▶ [How to complete this task]
Give again, word for word, each line below starting at the one that contains "Whole-slide histology image, H&E-stained, whole" and ending at the one that contains "Pathologic diagnosis: Glioblastoma.".

▶ [Given entries]

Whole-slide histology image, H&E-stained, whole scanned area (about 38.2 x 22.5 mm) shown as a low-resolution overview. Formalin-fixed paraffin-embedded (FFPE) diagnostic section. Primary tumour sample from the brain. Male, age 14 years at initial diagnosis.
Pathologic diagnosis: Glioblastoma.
* * *
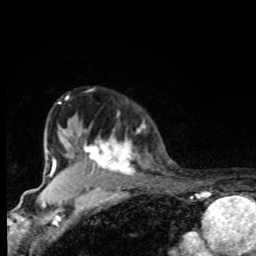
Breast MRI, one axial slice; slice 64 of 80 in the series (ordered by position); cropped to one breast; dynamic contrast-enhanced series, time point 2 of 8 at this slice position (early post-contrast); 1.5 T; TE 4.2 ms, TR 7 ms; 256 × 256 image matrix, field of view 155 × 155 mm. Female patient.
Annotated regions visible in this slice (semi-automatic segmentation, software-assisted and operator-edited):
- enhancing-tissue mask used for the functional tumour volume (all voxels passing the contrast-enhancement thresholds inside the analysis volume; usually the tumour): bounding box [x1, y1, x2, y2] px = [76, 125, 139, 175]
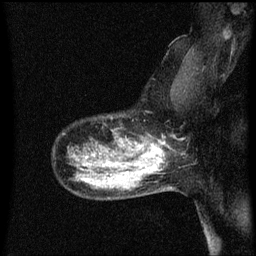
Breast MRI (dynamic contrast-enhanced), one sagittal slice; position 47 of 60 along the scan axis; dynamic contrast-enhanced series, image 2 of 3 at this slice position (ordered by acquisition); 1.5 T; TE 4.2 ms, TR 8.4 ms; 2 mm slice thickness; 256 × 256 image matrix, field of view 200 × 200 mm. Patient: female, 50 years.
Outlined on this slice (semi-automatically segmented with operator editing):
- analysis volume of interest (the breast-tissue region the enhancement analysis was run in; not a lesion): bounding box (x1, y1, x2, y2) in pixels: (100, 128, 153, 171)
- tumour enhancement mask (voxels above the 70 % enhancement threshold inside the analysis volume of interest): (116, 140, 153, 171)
--
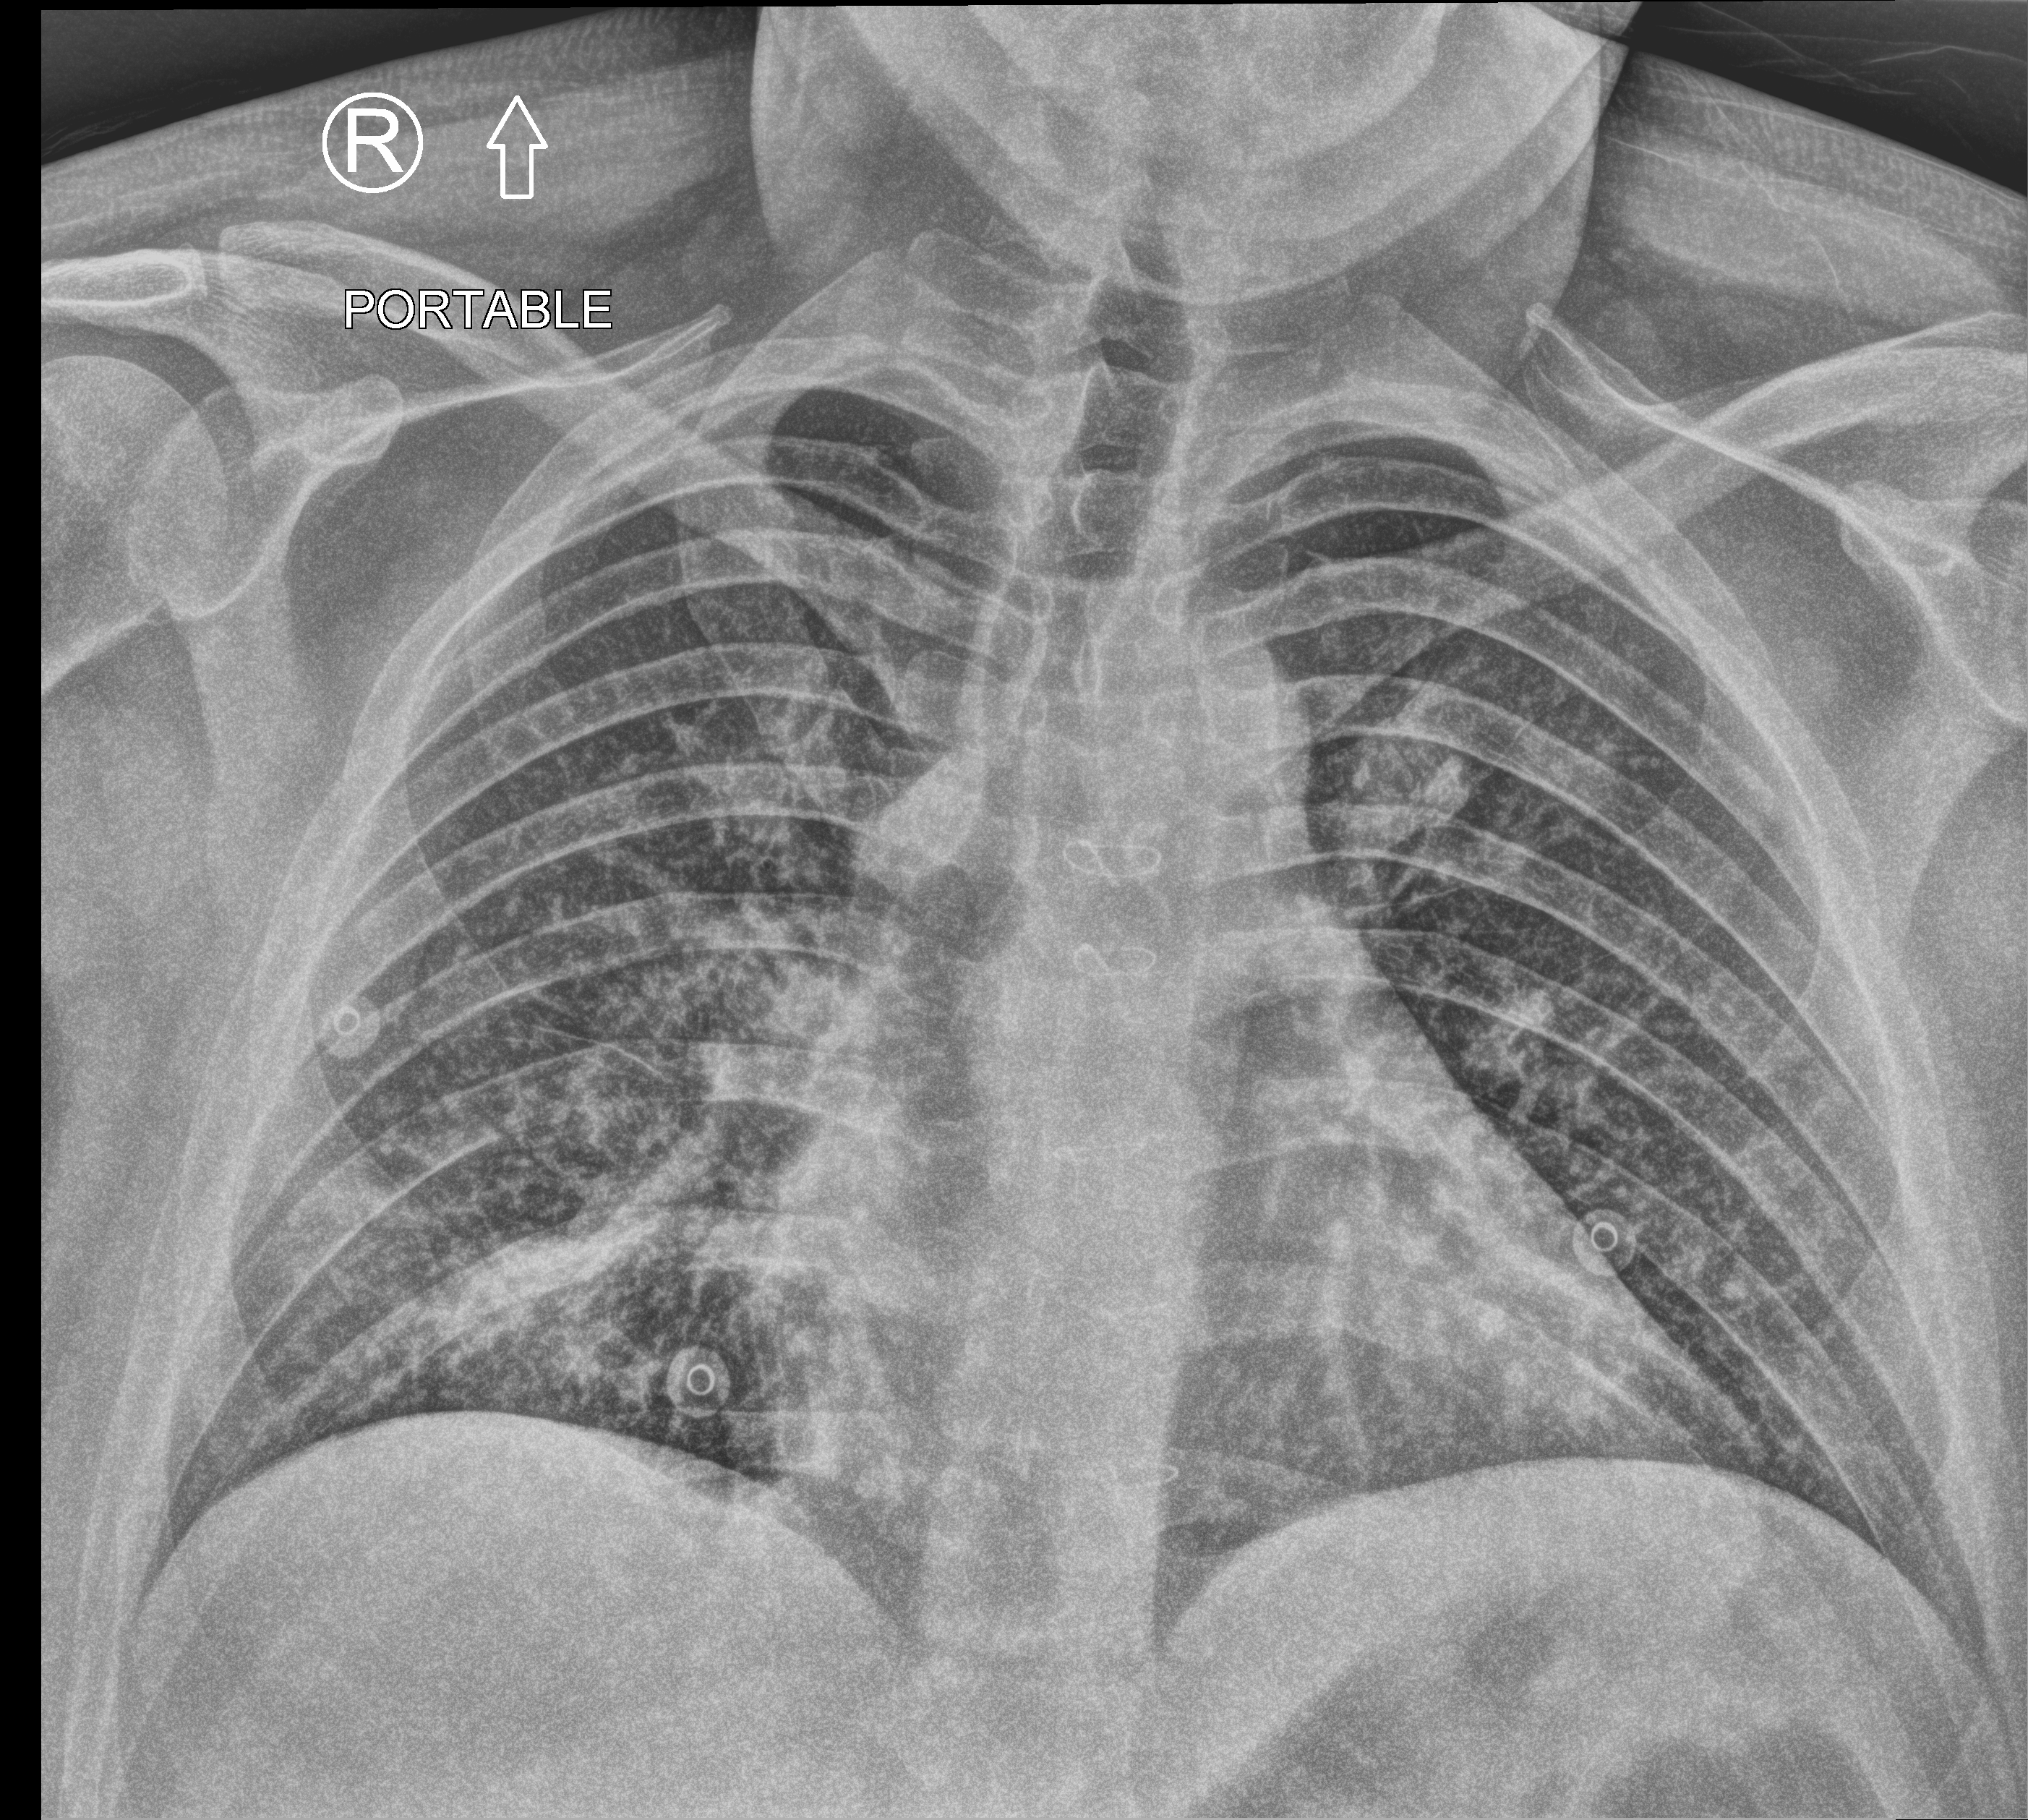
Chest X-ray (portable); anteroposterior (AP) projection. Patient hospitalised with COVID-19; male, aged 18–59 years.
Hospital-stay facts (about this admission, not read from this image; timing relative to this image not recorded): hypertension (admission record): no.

▶ [Exercise solution]
Whole-slide histology image, H&E-stained, whole scanned area (about 38.2 x 22.5 mm) shown as a low-resolution overview. Formalin-fixed paraffin-embedded (FFPE) diagnostic section. Primary tumour sample from the brain. Male, age 14 years at initial diagnosis.
Pathologic diagnosis: Glioblastoma.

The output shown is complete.